Constitution Marsh sits adjacent to Foundry Cove, which was heavily polluted by industrial waste from a nickel–cadmium battery manufacturing plant that operated between 1952 and 1979. In total, 115904 lb of cadmium was released into Foundry Cove, making it "the most cadmium polluted site in the world." Some of the metal spread to Constitution Marsh in high concentration pockets. Sediment dredging efforts in the early 1970s were largely unsuccessful, and extremely high levels of both nickel and cadmium were later observed in the cove and marsh; as a result, the Environmental Protection Agency listed the area as a Superfund site in 1983. Federal remediation of the site was completed in 1995 after extensive dredging conducted in Foundry Cove.
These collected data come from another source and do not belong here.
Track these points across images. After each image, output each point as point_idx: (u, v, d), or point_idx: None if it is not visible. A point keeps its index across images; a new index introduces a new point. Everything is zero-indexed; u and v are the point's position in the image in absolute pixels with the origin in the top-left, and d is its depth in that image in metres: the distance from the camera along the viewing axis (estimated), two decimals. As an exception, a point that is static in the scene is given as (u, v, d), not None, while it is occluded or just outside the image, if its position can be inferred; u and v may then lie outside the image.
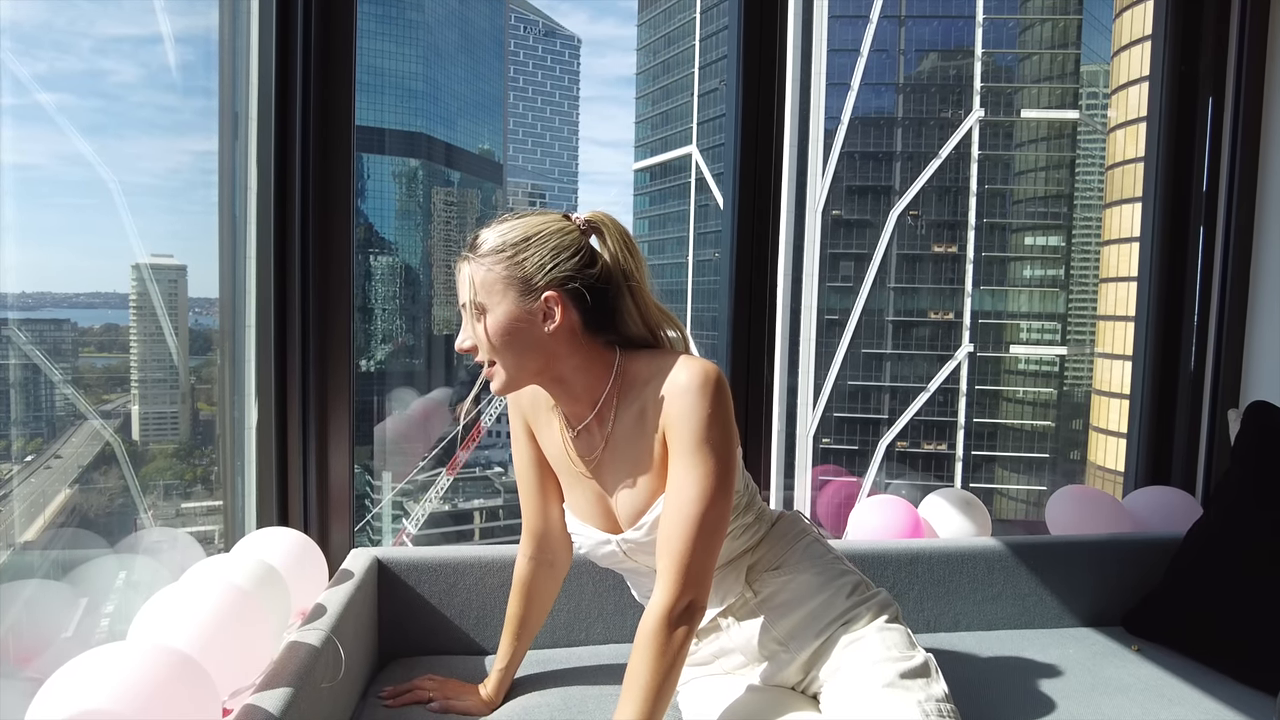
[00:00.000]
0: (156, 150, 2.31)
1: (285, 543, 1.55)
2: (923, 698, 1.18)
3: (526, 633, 1.50)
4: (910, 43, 29.62)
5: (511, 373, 1.25)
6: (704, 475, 1.19)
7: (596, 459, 1.32)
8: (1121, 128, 25.64)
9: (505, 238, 1.23)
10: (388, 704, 1.46)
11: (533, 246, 1.23)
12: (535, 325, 1.23)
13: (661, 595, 1.18)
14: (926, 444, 28.43)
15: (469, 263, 1.25)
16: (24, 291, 1.90)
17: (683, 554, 1.18)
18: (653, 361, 1.27)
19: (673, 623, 1.17)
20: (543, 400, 1.38)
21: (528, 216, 1.28)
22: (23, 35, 1.62)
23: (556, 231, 1.25)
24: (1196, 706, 1.53)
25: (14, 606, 1.27)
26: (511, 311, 1.22)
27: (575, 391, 1.29)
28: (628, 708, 1.15)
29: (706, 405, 1.19)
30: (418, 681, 1.50)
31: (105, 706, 0.93)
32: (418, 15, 32.73)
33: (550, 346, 1.24)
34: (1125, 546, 1.95)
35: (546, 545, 1.48)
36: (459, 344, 1.28)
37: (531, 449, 1.44)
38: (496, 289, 1.22)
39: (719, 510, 1.20)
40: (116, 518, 2.43)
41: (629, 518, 1.31)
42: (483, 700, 1.46)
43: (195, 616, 1.14)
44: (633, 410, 1.27)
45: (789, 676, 1.33)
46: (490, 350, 1.23)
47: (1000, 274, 29.14)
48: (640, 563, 1.34)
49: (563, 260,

Long-term sediment and water monitoring was prescribed for Constitution Marsh, as it was determined that similar dredging there would have caused disproportionate environmental damage. Additionally, the contaminants would soon be buried beneath clean sediment after the remediation of Foundry Cove. Cadmium levels rapidly decreased throughout the area, and after eight years, levels of particulate and soluble metal pollutants were lower than in the Hudson River at New York City.

==Recreation==
Recreational opportunities include hiking trails that lead to a 700 ft boardwalk exploring the marsh, and limited paddling access through the network of man-made channels. The current boardwalk replaced a much shorter version in 2001, and was dedicated to James P. Rod, an environmentalist who served as the warden for the sanctuary from 1982 until his death in 1998. The trails and boardwalk offer expansive views of the Hudson Highlands, including Storm King Mountain and Breakneck Ridge, as well as the United States Military Academy across the river.